Perder una pieza dental es algo que va mucho más allá de la estética. Afecta a la forma en que masticamos, a cómo hablamos e incluso a la estructura de nuestra mandíbula. Por suerte, la odontología moderna nos ofrece una solución que es, a efectos prácticos, lo más parecido a recuperar un diente natural: el implante dental.

Si estás considerando este tratamiento, es normal que te asalten dudas. ¿Duele? ¿Cuánto tardaré en tener mi diente nuevo? ¿Cómo es el proceso? 

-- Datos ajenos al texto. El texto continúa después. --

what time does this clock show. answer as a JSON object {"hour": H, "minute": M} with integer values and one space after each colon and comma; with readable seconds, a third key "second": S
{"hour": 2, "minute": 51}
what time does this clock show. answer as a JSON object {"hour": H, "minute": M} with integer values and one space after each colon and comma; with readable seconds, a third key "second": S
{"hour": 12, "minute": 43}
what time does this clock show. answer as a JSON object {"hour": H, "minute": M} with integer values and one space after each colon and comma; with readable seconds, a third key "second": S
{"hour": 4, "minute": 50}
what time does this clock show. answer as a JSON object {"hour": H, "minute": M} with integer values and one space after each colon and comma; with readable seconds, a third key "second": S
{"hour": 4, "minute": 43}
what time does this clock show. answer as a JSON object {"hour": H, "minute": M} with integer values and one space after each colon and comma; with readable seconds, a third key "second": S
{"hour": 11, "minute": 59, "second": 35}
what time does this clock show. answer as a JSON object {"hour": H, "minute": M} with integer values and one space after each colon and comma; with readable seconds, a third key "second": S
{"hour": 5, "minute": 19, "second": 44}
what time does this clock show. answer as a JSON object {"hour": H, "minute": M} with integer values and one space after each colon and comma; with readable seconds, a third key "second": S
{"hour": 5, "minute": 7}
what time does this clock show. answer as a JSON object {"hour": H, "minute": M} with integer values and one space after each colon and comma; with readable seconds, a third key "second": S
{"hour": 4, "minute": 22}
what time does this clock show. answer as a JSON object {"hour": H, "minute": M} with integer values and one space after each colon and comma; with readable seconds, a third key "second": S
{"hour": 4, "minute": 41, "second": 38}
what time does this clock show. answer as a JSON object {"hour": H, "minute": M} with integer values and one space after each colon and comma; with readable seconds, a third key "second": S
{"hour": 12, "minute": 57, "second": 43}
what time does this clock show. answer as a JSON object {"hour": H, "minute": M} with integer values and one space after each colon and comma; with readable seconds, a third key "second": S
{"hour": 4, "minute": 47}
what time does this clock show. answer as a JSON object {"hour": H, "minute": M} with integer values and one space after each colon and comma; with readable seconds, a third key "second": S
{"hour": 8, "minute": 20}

¿Qué es un implante dental?

Para entenderlo de forma sencilla, un implante es una pequeña fijación de titanio (un material biocompatible que el cuerpo acepta sin problemas) que se inserta en el hueso maxilar. Su función es sustituir a la raíz del diente perdido. Una vez que este «tornillo» se integra con el hueso, colocamos sobre él una corona (la parte visible del diente) que imita a la perfección el color y la forma de tus piezas naturales.

Las fases del tratamiento

El proceso de implantología no es algo que se haga en una sola tarde (aunque existen los implantes de carga inmediata, lo habitual es seguir estos pasos para garantizar el éxito a largo plazo):

Diagnóstico y planificación personalizada: Todo empieza con una visita de valoración. No todos los pacientes son iguales, por lo que realizamos un estudio radiográfico completo (normalmente un TAC dental) para analizar la calidad y cantidad de tu hueso. En esta fase, diseñamos el plan de tratamiento a tu medida.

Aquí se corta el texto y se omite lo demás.